Dyson designs 22 engineering challenges, but for kids
Make your own marble run, build a spaghetti bridge, each with a beautifully designed card that children can download
Dyson's engineers have put together challenges with kids in mind, dozens of engineering and science projects that are not only simple in scope, but designed on to cards that can be printed at home, and re-used.
Many challenges are also tied to a video showing children how to craft the projects. And while there are some familiar examples — egg in a bottle, anyone? — there are some very clever concepts, that tap into games many children likely already love, and basic items that are probably already inside locked down homes.
As more of the world is shifting into social distancing, if not outright quarantine, children are being asked to turn their curiosity and energy into homebound activities. Interview any educator who spends hours a day with children — that's a tough ask.
Each science and engineering project has a beautifully designed card The James Dyson Challenge
In the U.S., most children are also shifting into an online school day, crowding around computer, tablet or smartphone screens to follow educational lessons, do homework, and submit assignments.
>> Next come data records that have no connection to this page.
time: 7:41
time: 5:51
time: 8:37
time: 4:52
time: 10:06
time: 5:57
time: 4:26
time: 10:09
Hands-on learning — that time when kids paint, craft, or yes, engineer, is harder to facilitate between students when each is miles apart in their own home.
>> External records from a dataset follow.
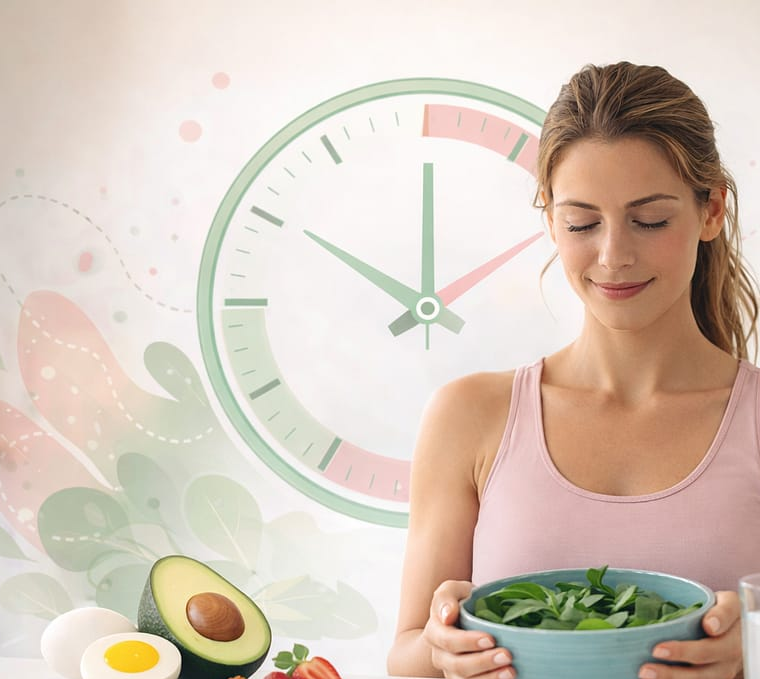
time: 10:00
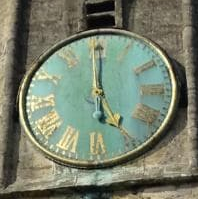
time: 5:00
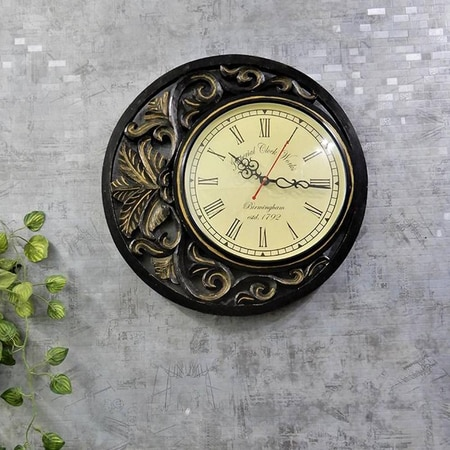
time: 10:15
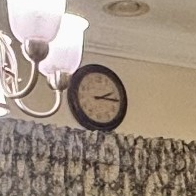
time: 2:15
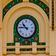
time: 10:45
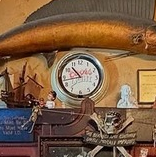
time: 10:42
Dyson, arguably one of the best known names in product design, put together projects through its charitable arm, the James Dyson Foundation, and they've added a bit of flair. Each challenge has a card, broken into a brief, steps on how to complete, tips, materials needed and graphics that help to guide students working alone.
Online there are six videos tied to some of the challenges that Dyson has recorded with the longest, about five minutes long, perfect for short attention spans.
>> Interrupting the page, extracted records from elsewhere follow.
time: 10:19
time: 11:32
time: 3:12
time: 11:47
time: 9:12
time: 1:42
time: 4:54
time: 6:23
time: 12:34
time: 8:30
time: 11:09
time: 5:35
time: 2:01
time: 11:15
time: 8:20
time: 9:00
Two different kinds of challenges are available, those that focus specifically on engineering, like how to build a cardboard chair or design a periscope, and pure science challenges which cover the classic lava lamp instruction kit to an immensely useful guide on constructing a fire extinguisher.
While some parents may be feeling a bit bent, during this time, on being asked to help their children craft the latest rocket ship to the moon, some of the projects can be handled solo for most children, those certainly in upper elementary school grades and older.
For teachers, too, there's a nice chart that can be sent out to students (and certainly parents can make use of this too) with boxes to tick as they complete each challenge — if they choose.